L'armée romaine engagea ainsi entre 35.000 et 40.000 soldats.
 
Disposant de 70.000 à 80.000 Germains, Arioviste disposa son armée en ligne, gardant une organisation par tribus : Harudes, Marcomans, Triboques, Vangions, Némètes, Sédusiens et Suèves.
Disposés sur les flancs et en arrière de l'armée d'Arioviste, de nombreux charriots interdirent aux hommes de fuir le champ de bataille.
 
 
La bataille s'engagea dans un premier temps sur l'aile droite romaine, tenue par les auxiliaires. 
Pris par surprise, les Romains n'eurent pas le temps d'utiliser leurs armes de jet et le combat dégénéra en un sanglant corps-à-corps.
Bientôt, le combat s'étendit à l'ensemble de la ligne de front où les Germains optèrent pour de compactes formations de boucliers hérissées de lances.
Soumis aux assauts des troupes romaines les plus expérimentées, les Germains plièrent sur leur droite mais mirent en difficulté les Romains sur l'aile opposée.
Sanglante et indécise, la bataille bascula lorsqu'un lieutenant de César, Publius Crassus, prit l'initiative d'engager la troisième ligne de légions.

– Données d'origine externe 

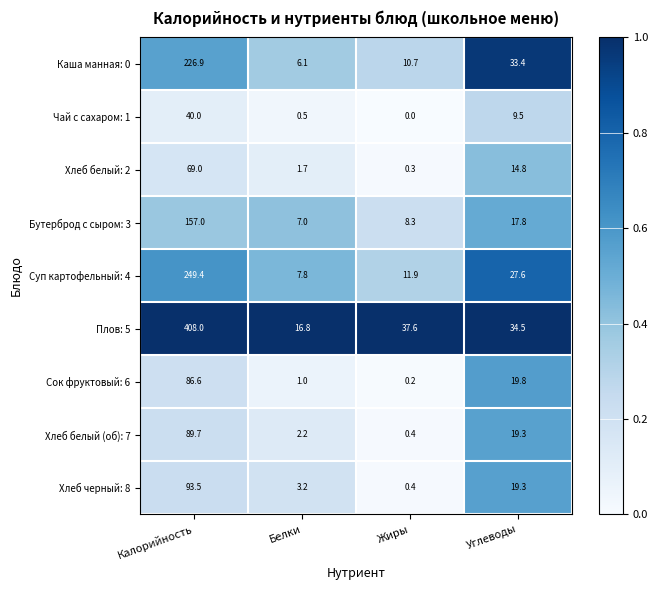

Rank the categories by Сок фруктовый: 6 value from lowest to highest.

Жиры, Белки, Углеводы, Калорийность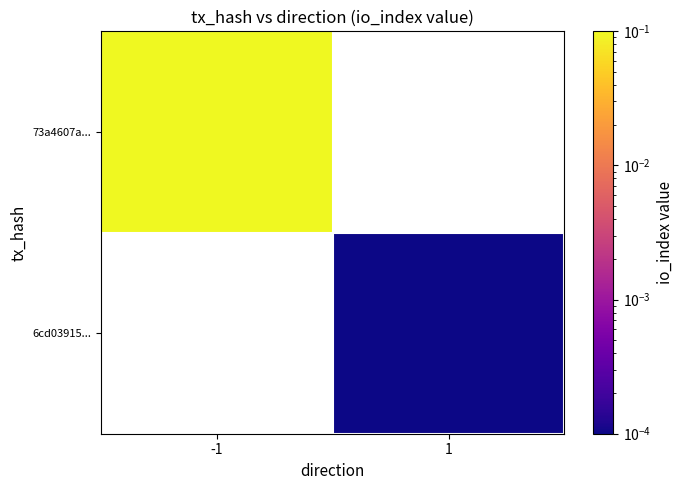

The 6cd03915... series shows 0.0 at 1. True or false?

True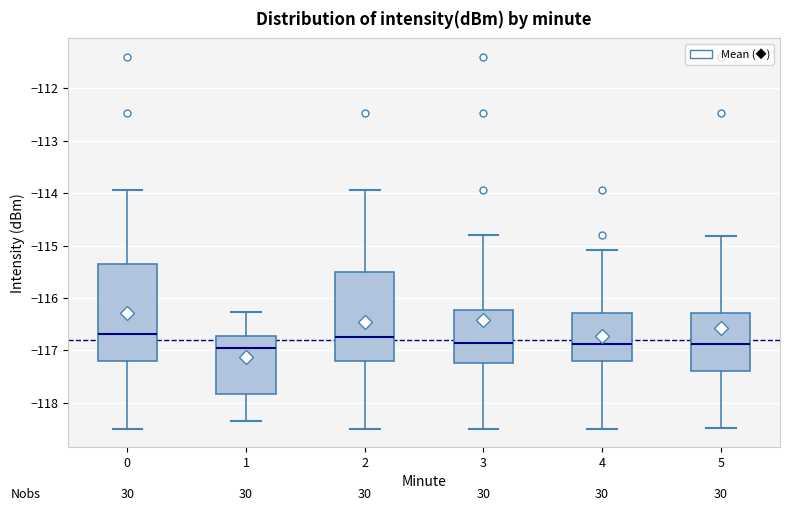

Comparing the boxes themselves (not the whiskers), which one is the tallest?

0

Leur ligne de bataille brisée, les Germains refluèrent en désordre, perdant là l'essentiel de leurs troupes mais aussi bon nombre de femmes et d'enfants.  Les survivants, dont Arioviste, trouvèrent refuge sur la rive orientale du Rhin, fleuve qui prendra valeur de frontière pour les cinq siècles à venir.
 
Les historiens romains citèrent généralement le nombre de 80.000 tués chez les Germains.
Ce chiffre est exagéré car de nombreux survivants se replièrent au delà du Rhin.  Par ailleurs, il n'est même pas établi que les Germains parvinrent à mettre en ligne ce nombre de combattants. 
Toutefois, il est probable que les pertes d'Arioviste furent très importantes.
 
Du côté romain, les pertes ne furent pas estimées.  Vu la violence de l'affrontement, il est probable qu'elles furent également conséquentes.

Selon la légende, à l'issue de cette bataille, un guerrier germain, blessé et recueilli par la fille d'un meunier, aurait fondé la ville de Mulhouse.
Cette campagne donna à Rome un droit sur les terres gauloises reconquises aux Germains.  César prit le soin de ne pas le rejeter.